I know this might sound stupid (and he might be too young) but have you tried telling him it hurts and he needs to feed normally? I have to tell DS that when he is pulling back a lot. Is cutting out or delaying a feed an option? to help with the letdown with the next feed?
How about feeding in a bath so that you are relaxed and it might help with letdown?
It does sound like teeth, I know DS would do the most damage when teething or when I was both O and when AF arrived... I think it would mess with my supply.
Kaz, i think i had something similar to you. When DS was around 8/9 months, he seemed to aggrivated a part of the nipple, which over weeks developed in to what i can only describe as hole! it was about 1cm x 1cm rounded, and i would cry while feeding it hurt so much. I tried various healing creams and eventually went to the ABA clinic. They had actually never seen a wound so bad they took photos of it for research purposes. At that age he was still a frequent feeder, at least 8-12 feeds, comfort sucker too.

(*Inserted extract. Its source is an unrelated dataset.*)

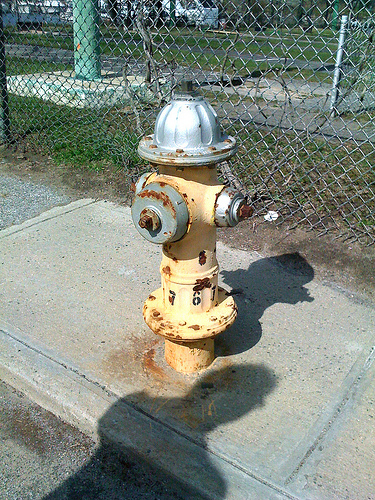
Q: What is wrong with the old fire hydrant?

Weaning wasn't an option because i'd tried to wean him at an earlier stage and it was too stressful for both of us, plus i really wanted to make it to 2 years.

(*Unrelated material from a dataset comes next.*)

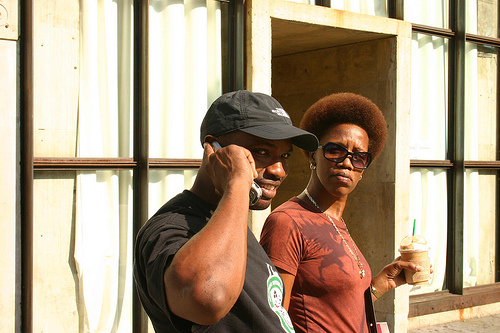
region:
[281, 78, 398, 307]
This is a person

What they told me was that the repeated "trauma" to the wound was making it not heal, as in every time he fed it would re-open. They suggested placing a type of medical tape over the wound to protect it while i fed (i can't remember what it was called, but it was water proof, like a band aid but safe for him to have mouth contact with). I didn't use this all the time because he didn't like it and would pull off and re-attach which killed! They checked my attachment and all that was fine... we could only guess that his mouth alignment was slightly out and he was a powerful sucker. I only used the tape when the hole bled, but apart from that, this will sound strange but i would try to meditate while feeding to cope with the pain. Just using visualisations and gritting my teeth.

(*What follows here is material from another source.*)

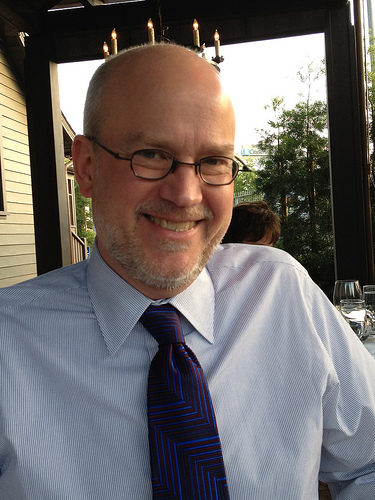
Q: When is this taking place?
A: Daytime.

I fed like this for 4 months!!!
Then strangely enough, we went on holiday, just a very relaxing beachside retreat. And within those 2 weeks the hole suddenly healed! The only thing we can make of it is that my own exhaustion and stress was delaying healing, the rest did me wonders, and that maybe his mouth/bite finally grew and he no longer put as much pressure on the area. It was definately a relief, and i'm proud i stuck through it because i continued to BF him until 2 years & 8 months old.
Oh, and the other thing i would do was after each feed, smear lots of breastmilk on the hole...healing properties there too
I'm not saying you should suffer through this, just that it can be done, and that i don't believe this will be a permanent issue for you! If you just think of it as temporary maybe that will get you through?